[Data listing]

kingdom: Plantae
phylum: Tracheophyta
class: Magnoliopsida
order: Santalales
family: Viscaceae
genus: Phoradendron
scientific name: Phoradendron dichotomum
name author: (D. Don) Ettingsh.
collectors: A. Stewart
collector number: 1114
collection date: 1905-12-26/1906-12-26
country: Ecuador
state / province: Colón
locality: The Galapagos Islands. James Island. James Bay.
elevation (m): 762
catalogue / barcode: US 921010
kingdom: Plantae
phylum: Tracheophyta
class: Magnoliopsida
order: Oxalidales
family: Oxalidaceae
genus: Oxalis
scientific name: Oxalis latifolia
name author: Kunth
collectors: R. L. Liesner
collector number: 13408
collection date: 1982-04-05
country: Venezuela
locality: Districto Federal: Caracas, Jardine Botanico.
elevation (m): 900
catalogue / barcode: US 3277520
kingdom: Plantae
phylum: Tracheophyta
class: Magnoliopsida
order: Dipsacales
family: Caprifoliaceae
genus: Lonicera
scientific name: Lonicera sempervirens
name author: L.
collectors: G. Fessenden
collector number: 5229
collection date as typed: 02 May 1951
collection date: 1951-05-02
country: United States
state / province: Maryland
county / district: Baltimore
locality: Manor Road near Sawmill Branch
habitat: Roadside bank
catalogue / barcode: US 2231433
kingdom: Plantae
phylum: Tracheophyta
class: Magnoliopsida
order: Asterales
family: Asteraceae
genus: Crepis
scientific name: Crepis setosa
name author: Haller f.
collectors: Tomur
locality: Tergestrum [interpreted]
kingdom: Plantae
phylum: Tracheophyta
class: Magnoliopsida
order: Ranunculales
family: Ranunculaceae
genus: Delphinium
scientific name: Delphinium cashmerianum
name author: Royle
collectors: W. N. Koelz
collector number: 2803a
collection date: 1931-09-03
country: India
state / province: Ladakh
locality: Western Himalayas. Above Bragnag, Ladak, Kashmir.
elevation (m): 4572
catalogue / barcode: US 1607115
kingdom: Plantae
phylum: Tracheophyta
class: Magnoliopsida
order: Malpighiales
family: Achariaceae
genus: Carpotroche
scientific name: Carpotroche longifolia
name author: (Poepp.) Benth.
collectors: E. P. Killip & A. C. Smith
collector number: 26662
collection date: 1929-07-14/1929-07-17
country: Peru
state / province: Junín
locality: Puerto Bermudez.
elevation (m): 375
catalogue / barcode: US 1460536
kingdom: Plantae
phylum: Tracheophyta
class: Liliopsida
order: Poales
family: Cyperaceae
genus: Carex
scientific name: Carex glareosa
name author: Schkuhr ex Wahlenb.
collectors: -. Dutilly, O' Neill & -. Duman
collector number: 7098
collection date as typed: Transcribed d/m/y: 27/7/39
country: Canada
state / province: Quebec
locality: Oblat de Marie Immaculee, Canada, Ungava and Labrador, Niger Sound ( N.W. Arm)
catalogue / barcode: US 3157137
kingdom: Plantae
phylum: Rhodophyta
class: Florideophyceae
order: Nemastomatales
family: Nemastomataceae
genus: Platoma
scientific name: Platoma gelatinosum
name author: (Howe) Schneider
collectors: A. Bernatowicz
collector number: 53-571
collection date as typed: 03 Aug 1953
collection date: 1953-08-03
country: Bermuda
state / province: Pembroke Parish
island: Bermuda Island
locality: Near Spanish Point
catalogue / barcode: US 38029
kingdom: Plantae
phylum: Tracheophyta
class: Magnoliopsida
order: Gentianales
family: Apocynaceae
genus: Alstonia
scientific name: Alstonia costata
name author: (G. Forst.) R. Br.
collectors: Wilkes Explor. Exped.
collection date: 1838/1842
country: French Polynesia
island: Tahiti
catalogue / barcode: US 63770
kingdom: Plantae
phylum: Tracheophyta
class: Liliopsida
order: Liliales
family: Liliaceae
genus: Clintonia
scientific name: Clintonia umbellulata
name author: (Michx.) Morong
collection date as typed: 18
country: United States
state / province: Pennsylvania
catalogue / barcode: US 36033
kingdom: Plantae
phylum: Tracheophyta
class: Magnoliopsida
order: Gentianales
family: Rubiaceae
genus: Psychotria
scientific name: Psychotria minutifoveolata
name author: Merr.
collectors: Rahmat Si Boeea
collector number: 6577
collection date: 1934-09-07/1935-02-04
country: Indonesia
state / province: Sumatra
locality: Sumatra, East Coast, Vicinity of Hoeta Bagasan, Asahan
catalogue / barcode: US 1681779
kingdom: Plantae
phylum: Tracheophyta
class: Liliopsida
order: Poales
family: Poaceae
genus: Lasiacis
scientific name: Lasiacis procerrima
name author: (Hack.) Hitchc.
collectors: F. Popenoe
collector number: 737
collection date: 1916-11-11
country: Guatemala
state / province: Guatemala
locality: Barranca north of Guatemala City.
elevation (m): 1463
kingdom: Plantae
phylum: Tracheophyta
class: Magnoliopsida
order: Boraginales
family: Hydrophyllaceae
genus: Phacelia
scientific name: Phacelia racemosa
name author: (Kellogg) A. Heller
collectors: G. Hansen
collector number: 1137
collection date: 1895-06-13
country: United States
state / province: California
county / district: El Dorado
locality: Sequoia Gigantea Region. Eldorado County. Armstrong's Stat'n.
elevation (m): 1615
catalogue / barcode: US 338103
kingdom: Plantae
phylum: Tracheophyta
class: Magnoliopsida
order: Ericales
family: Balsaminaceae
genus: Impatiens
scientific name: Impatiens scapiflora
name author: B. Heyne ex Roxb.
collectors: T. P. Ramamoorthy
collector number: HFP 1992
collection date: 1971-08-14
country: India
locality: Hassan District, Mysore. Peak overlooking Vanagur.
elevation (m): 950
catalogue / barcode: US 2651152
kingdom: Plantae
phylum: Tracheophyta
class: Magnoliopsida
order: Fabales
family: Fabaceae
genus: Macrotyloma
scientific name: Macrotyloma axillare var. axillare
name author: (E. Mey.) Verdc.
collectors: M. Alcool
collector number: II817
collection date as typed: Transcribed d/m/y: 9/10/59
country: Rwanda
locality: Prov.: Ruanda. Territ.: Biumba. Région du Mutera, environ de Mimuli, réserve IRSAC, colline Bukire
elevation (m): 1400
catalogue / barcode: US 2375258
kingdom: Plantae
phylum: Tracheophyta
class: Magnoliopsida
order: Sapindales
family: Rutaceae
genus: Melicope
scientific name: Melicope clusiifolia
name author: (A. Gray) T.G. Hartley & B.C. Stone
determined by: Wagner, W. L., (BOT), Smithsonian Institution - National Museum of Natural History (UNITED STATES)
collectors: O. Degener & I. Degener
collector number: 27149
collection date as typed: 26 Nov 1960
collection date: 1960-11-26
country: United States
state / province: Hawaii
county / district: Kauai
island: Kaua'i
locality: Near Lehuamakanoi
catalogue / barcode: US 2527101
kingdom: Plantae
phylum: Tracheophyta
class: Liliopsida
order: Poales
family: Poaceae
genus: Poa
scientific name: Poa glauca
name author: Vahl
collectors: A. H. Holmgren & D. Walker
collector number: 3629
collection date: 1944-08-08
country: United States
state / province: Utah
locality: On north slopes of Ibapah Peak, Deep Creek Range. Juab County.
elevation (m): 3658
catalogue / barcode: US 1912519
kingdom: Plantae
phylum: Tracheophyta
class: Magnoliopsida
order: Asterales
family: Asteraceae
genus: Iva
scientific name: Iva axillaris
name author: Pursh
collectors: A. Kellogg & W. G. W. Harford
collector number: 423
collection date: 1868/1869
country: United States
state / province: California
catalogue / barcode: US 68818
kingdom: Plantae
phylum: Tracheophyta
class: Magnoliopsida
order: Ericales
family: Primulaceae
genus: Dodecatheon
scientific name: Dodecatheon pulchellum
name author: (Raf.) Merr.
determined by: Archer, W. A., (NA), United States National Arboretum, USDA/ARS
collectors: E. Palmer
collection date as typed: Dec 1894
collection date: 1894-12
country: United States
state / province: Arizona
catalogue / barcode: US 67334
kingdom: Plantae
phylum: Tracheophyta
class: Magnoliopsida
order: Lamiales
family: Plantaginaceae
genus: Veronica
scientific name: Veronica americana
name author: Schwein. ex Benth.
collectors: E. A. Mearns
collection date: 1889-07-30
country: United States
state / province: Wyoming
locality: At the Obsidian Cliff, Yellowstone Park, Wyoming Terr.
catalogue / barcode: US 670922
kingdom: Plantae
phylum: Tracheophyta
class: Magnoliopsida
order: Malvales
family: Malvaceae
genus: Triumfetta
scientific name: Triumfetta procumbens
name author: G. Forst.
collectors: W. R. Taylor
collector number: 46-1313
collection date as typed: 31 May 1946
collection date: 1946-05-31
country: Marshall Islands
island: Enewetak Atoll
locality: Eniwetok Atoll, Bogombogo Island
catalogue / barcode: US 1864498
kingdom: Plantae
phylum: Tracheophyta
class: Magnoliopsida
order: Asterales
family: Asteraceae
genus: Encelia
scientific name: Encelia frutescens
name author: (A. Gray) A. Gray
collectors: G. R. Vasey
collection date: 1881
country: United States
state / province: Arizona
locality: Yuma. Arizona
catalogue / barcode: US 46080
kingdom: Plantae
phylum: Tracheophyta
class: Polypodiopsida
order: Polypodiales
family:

_Description of the task_
Render everything in the data from the line containing "scientific name: Platoma gelatinosum" down to the line containing "name author: (Hack.) Hitchc.", both included, as a Markdown table with a Row column holding each row's number and a Line column holding the line itself. Leave out any blank lines.

_Result for this exercise_
| Row | Line |
|---|---|
| 1 | scientific name: Platoma gelatinosum |
| 2 | name author: (Howe) Schneider |
| 3 | collectors: A. Bernatowicz |
| 4 | collector number: 53-571 |
| 5 | collection date as typed: 03 Aug 1953 |
| 6 | collection date: 1953-08-03 |
| 7 | country: Bermuda |
| 8 | state / province: Pembroke Parish |
| 9 | island: Bermuda Island |
| 10 | locality: Near Spanish Point |
| 11 | catalogue / barcode: US 38029 |
| 12 | kingdom: Plantae |
| 13 | phylum: Tracheophyta |
| 14 | class: Magnoliopsida |
| 15 | order: Gentianales |
| 16 | family: Apocynaceae |
| 17 | genus: Alstonia |
| 18 | scientific name: Alstonia costata |
| 19 | name author: (G. Forst.) R. Br. |
| 20 | collectors: Wilkes Explor. Exped. |
| 21 | collection date: 1838/1842 |
| 22 | country: French Polynesia |
| 23 | island: Tahiti |
| 24 | catalogue / barcode: US 63770 |
| 25 | kingdom: Plantae |
| 26 | phylum: Tracheophyta |
| 27 | class: Liliopsida |
| 28 | order: Liliales |
| 29 | family: Liliaceae |
| 30 | genus: Clintonia |
| 31 | scientific name: Clintonia umbellulata |
| 32 | name author: (Michx.) Morong |
| 33 | collection date as typed: 18 |
| 34 | country: United States |
| 35 | state / province: Pennsylvania |
| 36 | catalogue / barcode: US 36033 |
| 37 | kingdom: Plantae |
| 38 | phylum: Tracheophyta |
| 39 | class: Magnoliopsida |
| 40 | order: Gentianales |
| 41 | family: Rubiaceae |
| 42 | genus: Psychotria |
| 43 | scientific name: Psychotria minutifoveolata |
| 44 | name author: Merr. |
| 45 | collectors: Rahmat Si Boeea |
| 46 | collector number: 6577 |
| 47 | collection date: 1934-09-07/1935-02-04 |
| 48 | country: Indonesia |
| 49 | state / province: Sumatra |
| 50 | locality: Sumatra, East Coast, Vicinity of Hoeta Bagasan, Asahan |
| 51 | catalogue / barcode: US 1681779 |
| 52 | kingdom: Plantae |
| 53 | phylum: Tracheophyta |
| 54 | class: Liliopsida |
| 55 | order: Poales |
| 56 | family: Poaceae |
| 57 | genus: Lasiacis |
| 58 | scientific name: Lasiacis procerrima |
| 59 | name author: (Hack.) Hitchc. |